PHD Student in energy consumption of software "(33) 755 297-214"

Parallism and energy consumption

In our quest toward a green technology, every single step is important.

In this article we will discuss how the choice of parallization impacts on the energy footprint of a machine. To do so, we will run the same program that has 10 subprocesses all doing the same work, and each time we will choose how to dispatch those subprocesses into differents CPU units in our machine.

Setup

Our test machine contains 2 sockets, each one of them has 10 cores and with hyperthreading it makes it 20. So the total of our logical units is 40 cores.

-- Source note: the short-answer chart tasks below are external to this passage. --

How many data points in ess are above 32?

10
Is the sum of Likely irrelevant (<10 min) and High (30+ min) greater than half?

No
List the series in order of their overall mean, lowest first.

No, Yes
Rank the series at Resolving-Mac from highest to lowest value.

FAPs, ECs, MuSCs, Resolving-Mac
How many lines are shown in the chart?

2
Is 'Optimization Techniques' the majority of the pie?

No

We can see the topology of the machine is as below in the figure below

topology

Running strategies

We run a program that is composed of 10 threads (number of physical units in each socket) and we measure the energy consumption of the same program with 3 different strategies.

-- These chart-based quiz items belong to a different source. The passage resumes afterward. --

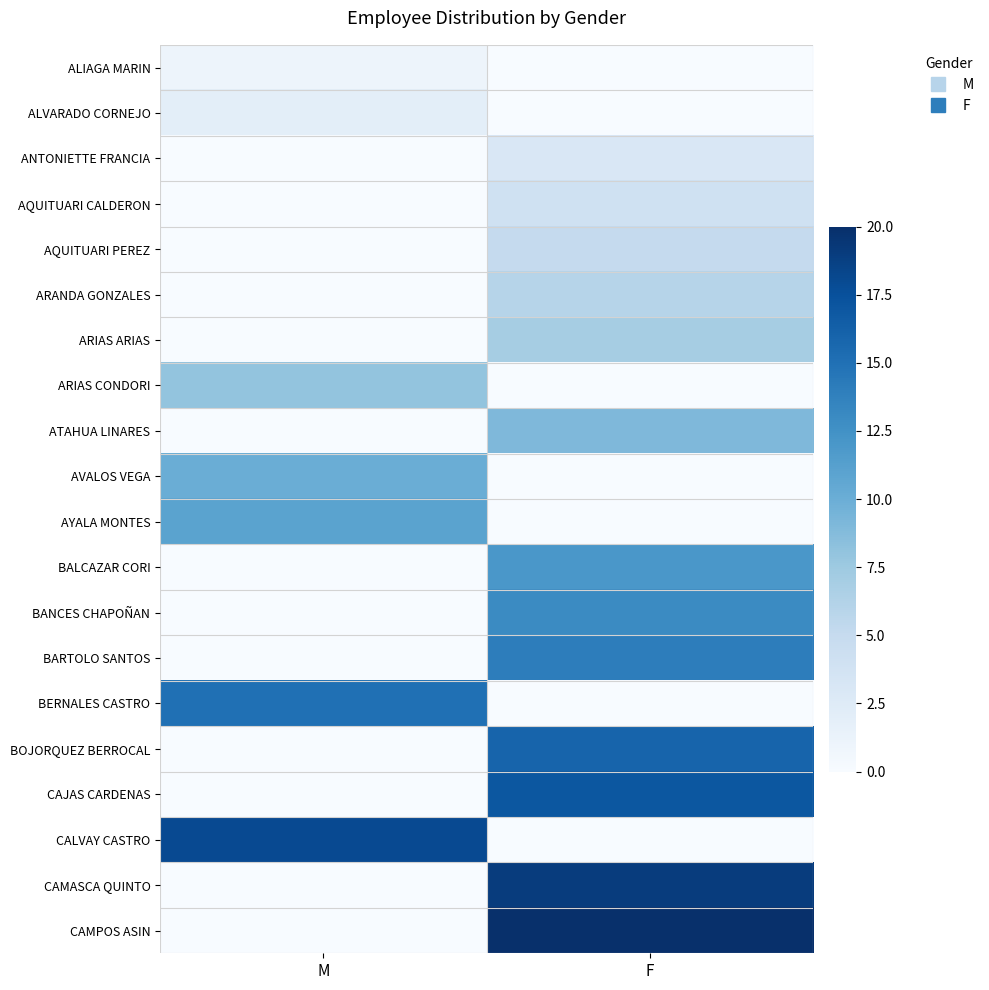

Reading left to right, list all the values displayed in this chart.

ALIAGA MARIN: M=1	F=0
ALVARADO CORNEJO: M=2	F=0
ANTONIETTE FRANCIA: M=0	F=3
AQUITUARI CALDERON: M=0	F=4
AQUITUARI PEREZ: M=0	F=5
ARANDA GONZALES: M=0	F=6
ARIAS ARIAS: M=0	F=7
ARIAS CONDORI: M=8	F=0
ATAHUA LINARES: M=0	F=9
AVALOS VEGA: M=10	F=0
AYALA MONTES: M=11	F=0
BALCAZAR CORI: M=0	F=12
BANCES CHAPOÑAN: M=0	F=13
BARTOLO SANTOS: M=0	F=14
BERNALES CASTRO: M=15	F=0
BOJORQUEZ BERROCAL: M=0	F=16
CAJAS CARDENAS: M=0	F=17
CALVAY CASTRO: M=18	F=0
CAMASCA QUINTO: M=0	F=19
CAMPOS ASIN: M=0	F=20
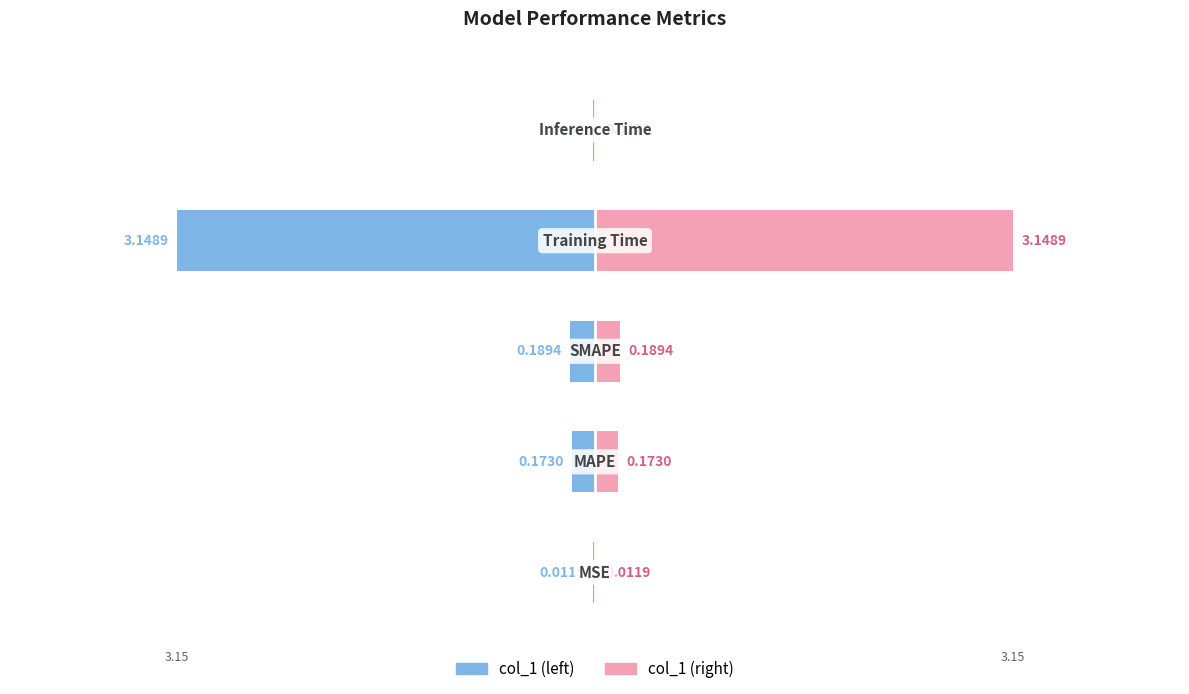

Where is col_1 (mirror) nearest to the value 1?

2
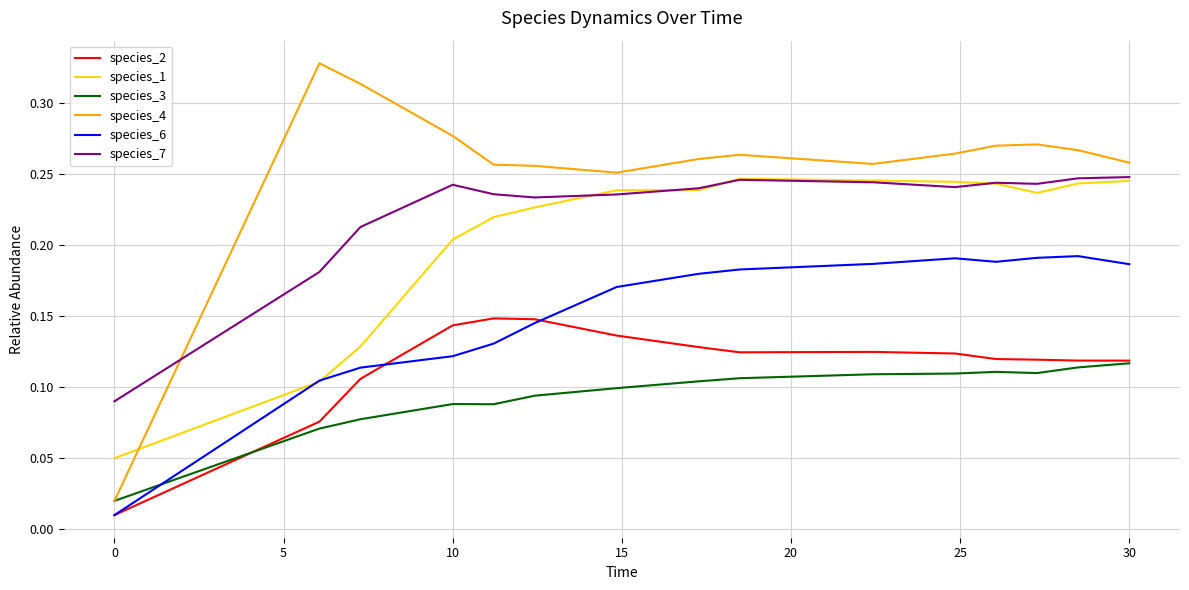

Which series has the largest range (max minus min)?

species_4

1-Choose the physical units of only one socket

So according to the topology above we chose to pin our program on the following cores: 0,2,4,6,8,10,12,14,16 and 18. We call this strategy physical cpu

2-One socket with both pysical cpu and its hyperthreads

And we will pin our progam on the following cores: 0,4,8,12,16,20,24,28,32,36

3- splits the threads between 2 sockets

Unlike the two first strategies when the 2nd socket is resting, in this strategy we favorite 1/4 of both sockets using only physical cores. And so we pinned the programm on the following cores: 0,1,2,3,4,5,6,7,8,9

Experimental process

To test those strategies, we run the same program multiple times and record its energy consumption each time. In order to have a wider analyses we decided to change the different workload (how much our program needs the CPU)

htop

The figure abouve shows an example of the program when it is using 75% of the cpu [each thread uses 75%]

Resutls

The following graph shows the energy consumption of the different Strategies for multiple levels of workload:

plot

Conclusion

As we can see, the second strategy won when it comes to the energy consumption. However, if we are looking for reproductibility of the tests, then we will try to reduce the variation between each run instead of theirs energy consumption and for this we have two candidates:

  • When we are in 100% of workload the 1st strategy wins
  • When we are between 50% and 90% the 3rd strategy wins
  • Below 50% the 1st strategy wins again as we can see in this figure:

    plot

Futher work

  • Default behaviour of the system regarding parallelism.